La question est alors : comment se dévoiler, se désenfouir, se désenrouler ? Une question de physique théâtrale mais aussi d’affectologie car il faut encore que celle ou celui qui est voilée, enroulée ou enfouie ait en elle et en lui le désir de se défaire de ce qui l’accable. C’est tout le sens du titre. Le mythe dit que Baùbo, nourrice de Déméter selon une de ses versions, afin de l’extraire de sa mélancolie (elle avait perdu sa fille, raptée par Hadès aux enfers), lui montra sa vulve. Déméter en ria si fort que le monde sortit d’un coup de son hiver sans fin. C’est la question qui traverse Baùbo : comment faire renaître le désir ? Par le théâtre et la musique ensemble, entremêlés, indiscernables. Les deux plans de Demi-Véronique n’en forment plus qu’un, le plan où corps, sons et mouvements provoquent le désir tout en lui donnant forme.

Il y a une scène au mitan du spectacle, qui est aussi son point de bascule, où Jeanne Candel surgit sur le plateau.

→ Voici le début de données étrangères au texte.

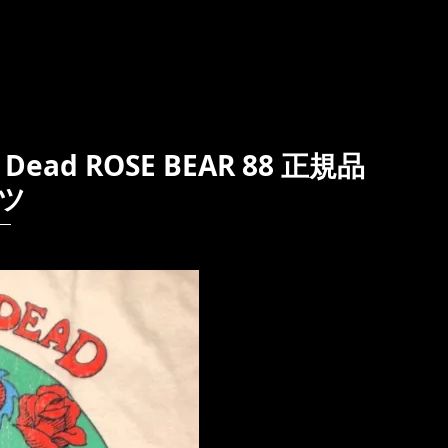
ead ROSE BEAR 88 正規品
ツ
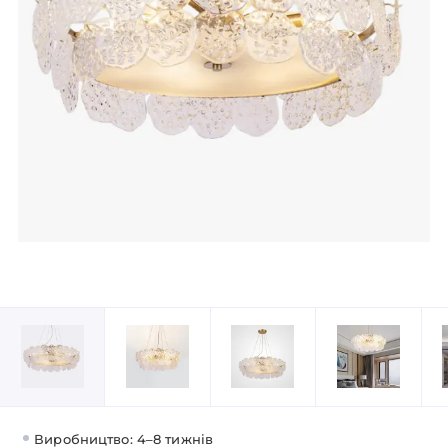
Виробництво: 4–8 тижнів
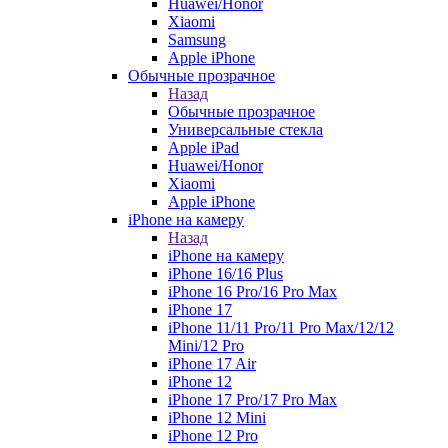
Huawei/Honor
Xiaomi
Samsung
Apple iPhone
Обычные прозрачное
Назад
Обычные прозрачное
Универсальные стекла
Apple iPad
Huawei/Honor
Xiaomi
Apple iPhone
iPhone на камеру
Назад
iPhone на камеру
iPhone 16/16 Plus
iPhone 16 Pro/16 Pro Max
iPhone 17
iPhone 11/11 Pro/11 Pro Max/12/12
Mini/12 Pro
iPhone 17 Air
iPhone 12
iPhone 17 Pro/17 Pro Max
iPhone 12 Mini
iPhone 12 Pro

Elle est revêtue d’une armure de chevalier médiéval et tient dans ses mains et entre ses bras toutes sortes d’objets en équilibre instable, dont une poêle à frire et une pile de livres. Elle parle. Et le chevalier devient une bonimanteuse de foire. Elle dit qu’elle va faire quelque chose d’extraordinaire, un tour qui va résumer tout le spectacle et lui donner sens, que tout sera révélé, le geste ultime, le mouvement total. Elle dit qu’elle va le faire, qu’il faut être attentif, que tout ira très vite, comme dans un éclair. Puis, au moment où l’on a cessé d’y croire, elle projette tous les objets en l’air et, dans un geste impossible, la poêle tendue, tente de les saisir au vol.

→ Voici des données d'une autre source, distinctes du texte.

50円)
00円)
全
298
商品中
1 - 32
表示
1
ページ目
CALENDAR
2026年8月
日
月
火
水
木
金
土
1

Le tour échoue bien sûr mais ce qui se joue là résume malgré tout assez l’ambition de son spectacle : tenter le geste impossible ou absurde qui relancera la machinerie du désir. Ce qui, on s’en rend vite compte, est avant tout une affaire de rythme, musical et théâtral. C’est ce rythme irrégulier, syncopé, que la seconde partie de Baùbo met en scène, fait de suspens et d’irruptions, de gestes ardents interrompant des mouvements continus, de bonds et d’immobilité contrainte. Où le théâtre, dans un geste on ne peut plus radical, met entre parenthèses les histoires et les personnages pour devenir une véritable physique des passions.

Baùbo – de l’art de n’être pas mort, Théâtre de l’Aquarium, du 8 au 19 février.

Sans tambour, Théâtre des Bouffes du Nord, du 22 février au 5 mars.